● YOUR GOAL: Look through the listing below for the line containing "NID-3352, owner: 高婷 -> 董俊杰". Copy it and each line after it up to and including the line containing "NID-3356, status: 已上线 -> 已阻塞", exactly, leaving out pictures.

═════ EXERCISE INPUT ═════

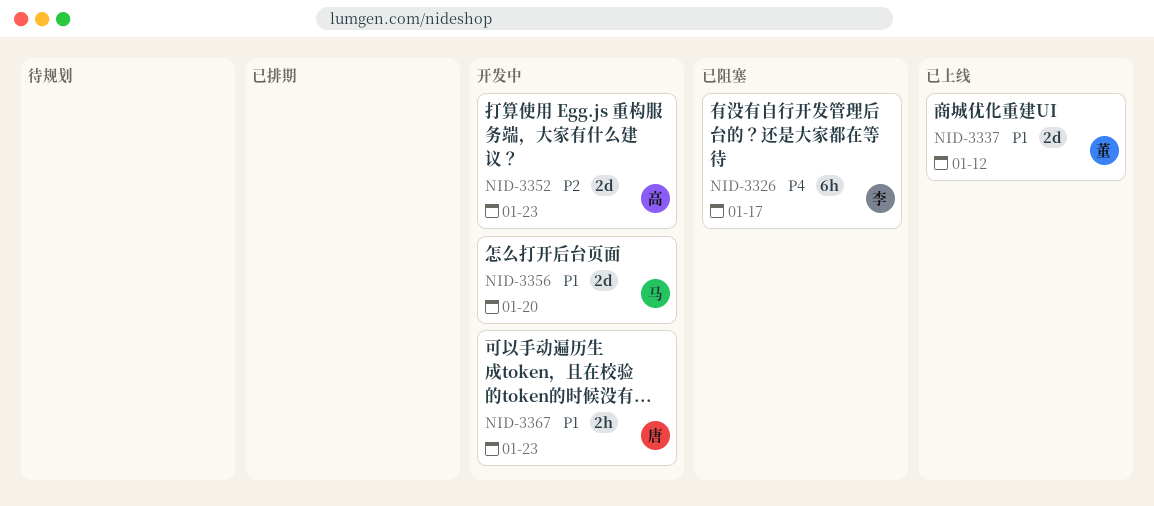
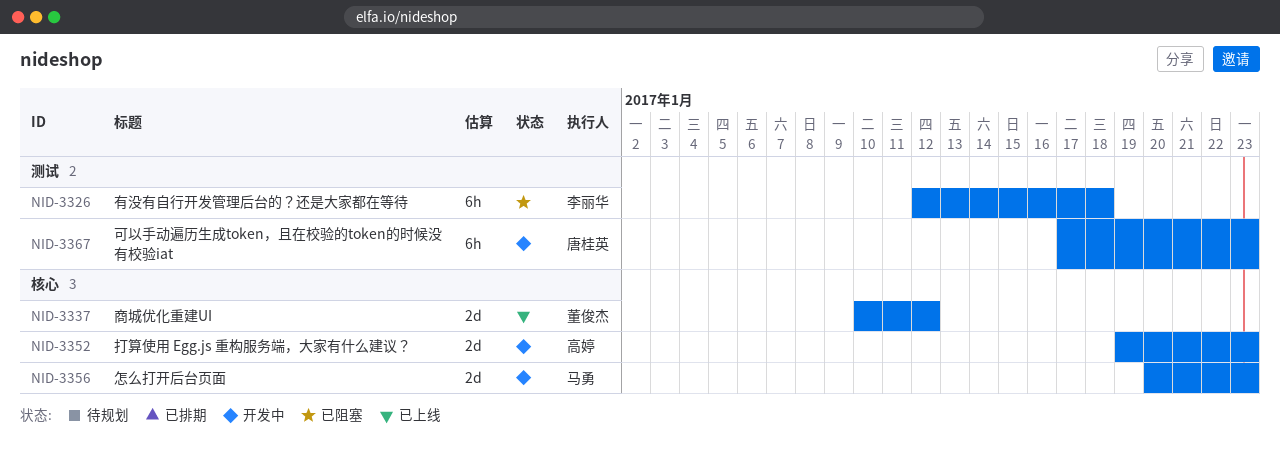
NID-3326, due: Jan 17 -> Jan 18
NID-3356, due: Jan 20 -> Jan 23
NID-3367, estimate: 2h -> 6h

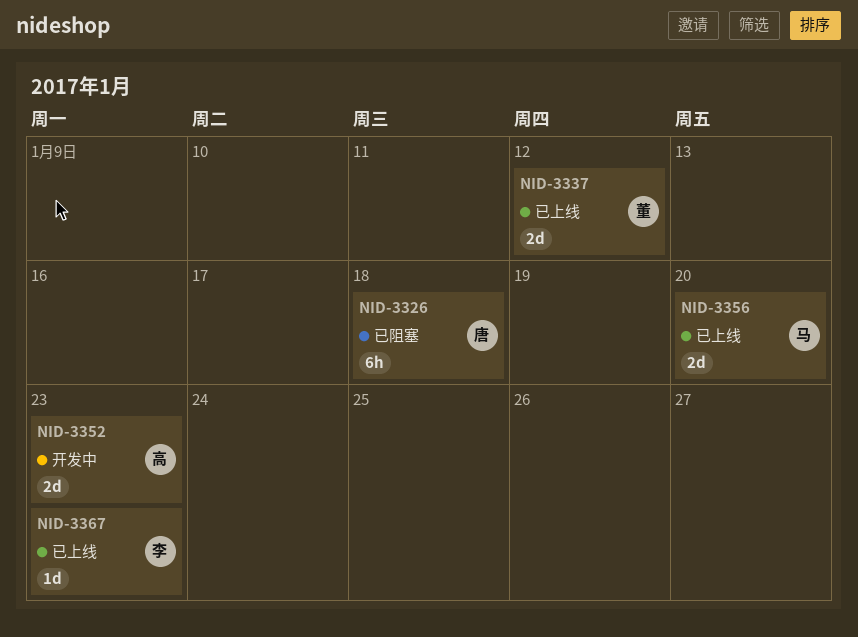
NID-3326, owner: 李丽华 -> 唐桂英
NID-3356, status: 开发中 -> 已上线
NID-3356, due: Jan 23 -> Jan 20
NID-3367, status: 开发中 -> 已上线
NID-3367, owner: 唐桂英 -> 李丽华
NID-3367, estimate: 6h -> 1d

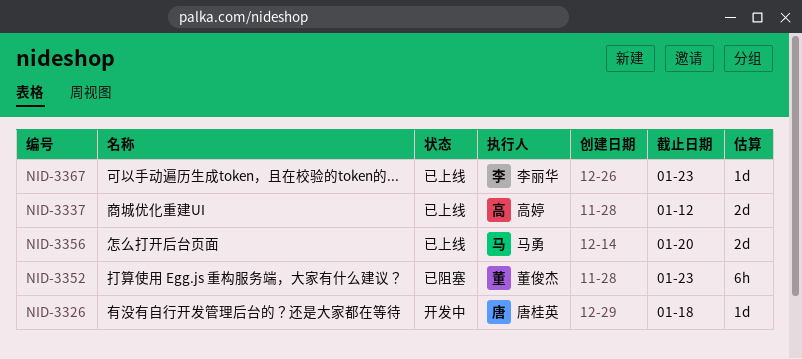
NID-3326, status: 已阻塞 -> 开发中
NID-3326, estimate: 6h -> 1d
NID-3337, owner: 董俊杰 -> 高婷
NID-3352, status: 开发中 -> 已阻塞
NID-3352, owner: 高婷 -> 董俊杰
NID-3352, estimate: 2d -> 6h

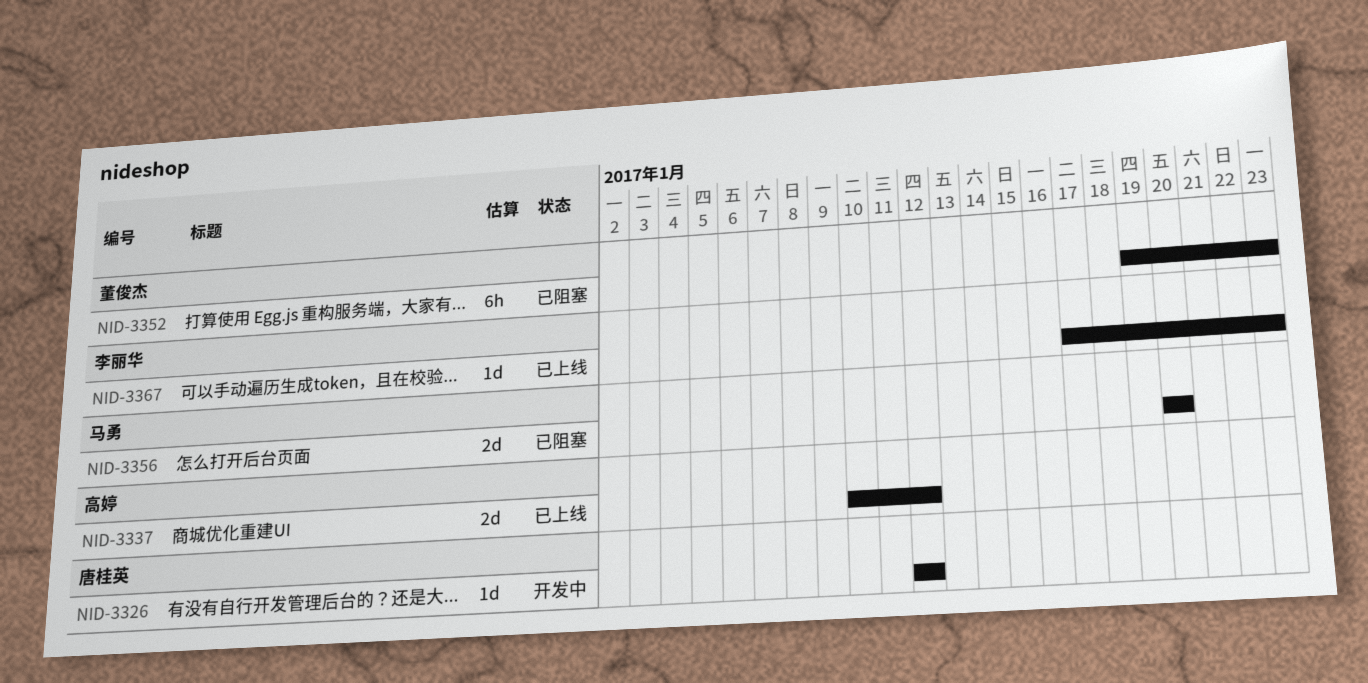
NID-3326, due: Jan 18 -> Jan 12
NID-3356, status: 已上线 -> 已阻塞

═════
═════ EXERCISE INPUT ═════

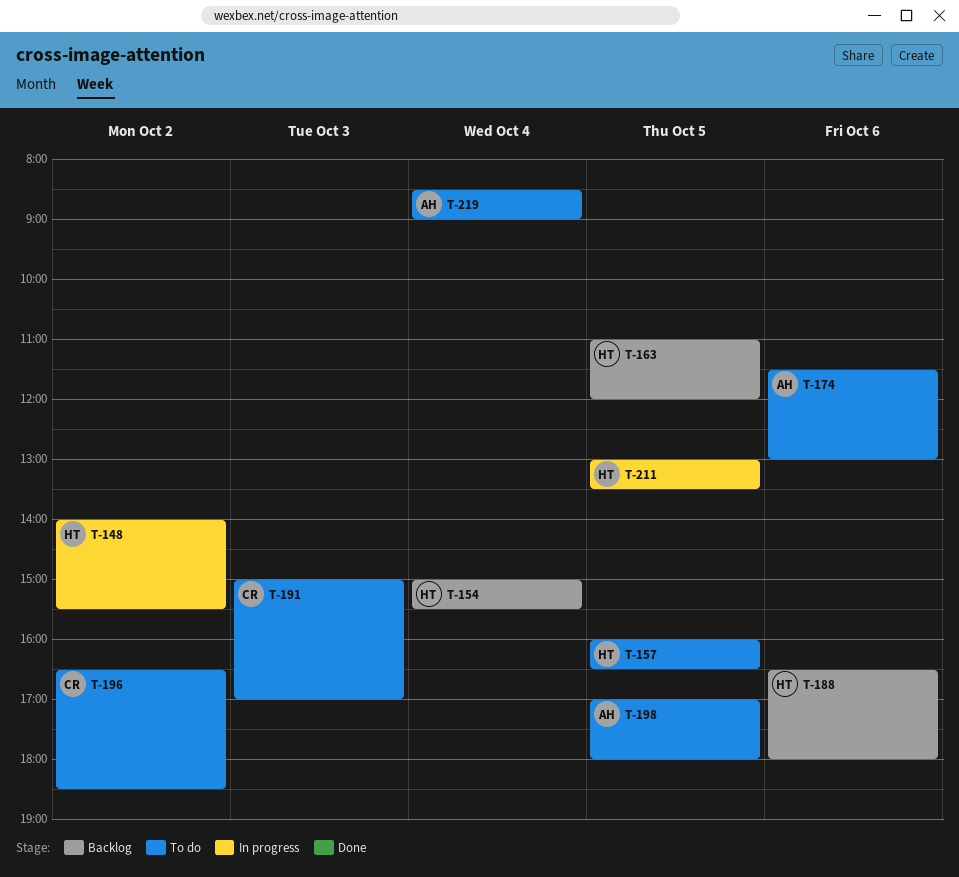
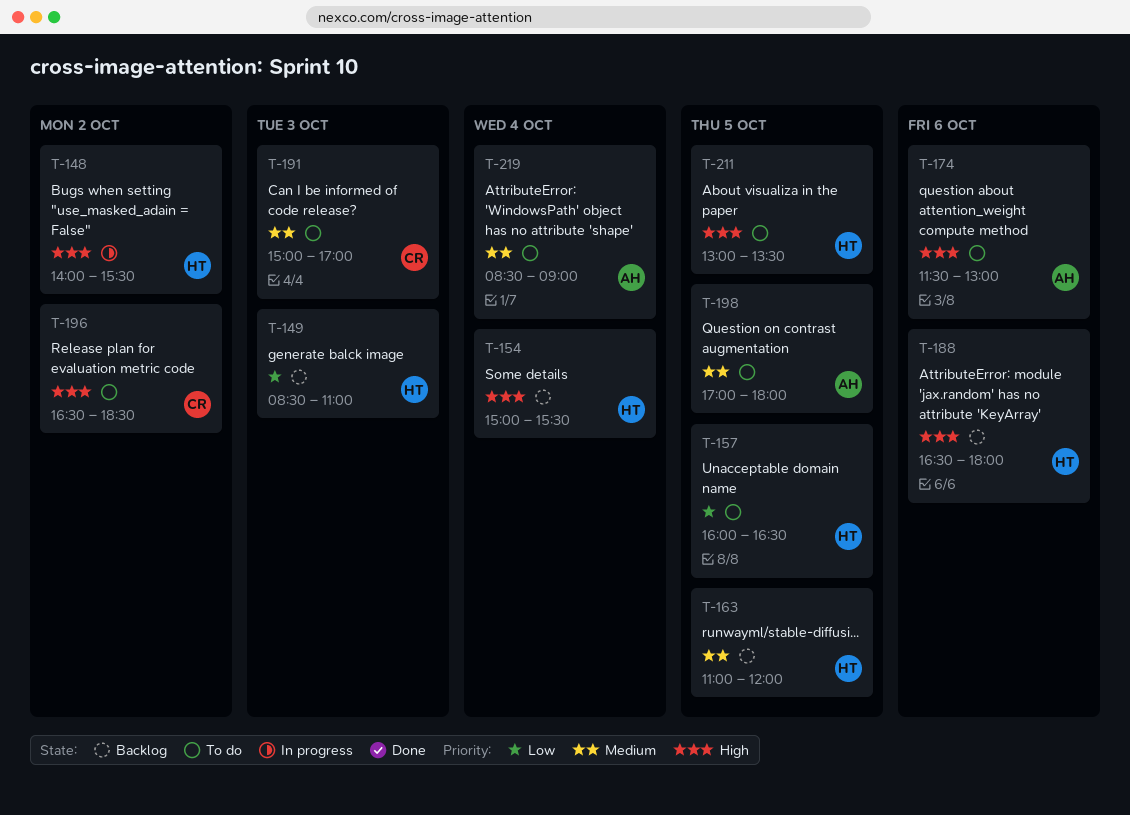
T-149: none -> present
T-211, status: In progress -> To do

═════

● ANSWER BOX:
NID-3352, owner: 高婷 -> 董俊杰
NID-3352, estimate: 2d -> 6h

NID-3326, due: Jan 18 -> Jan 12
NID-3356, status: 已上线 -> 已阻塞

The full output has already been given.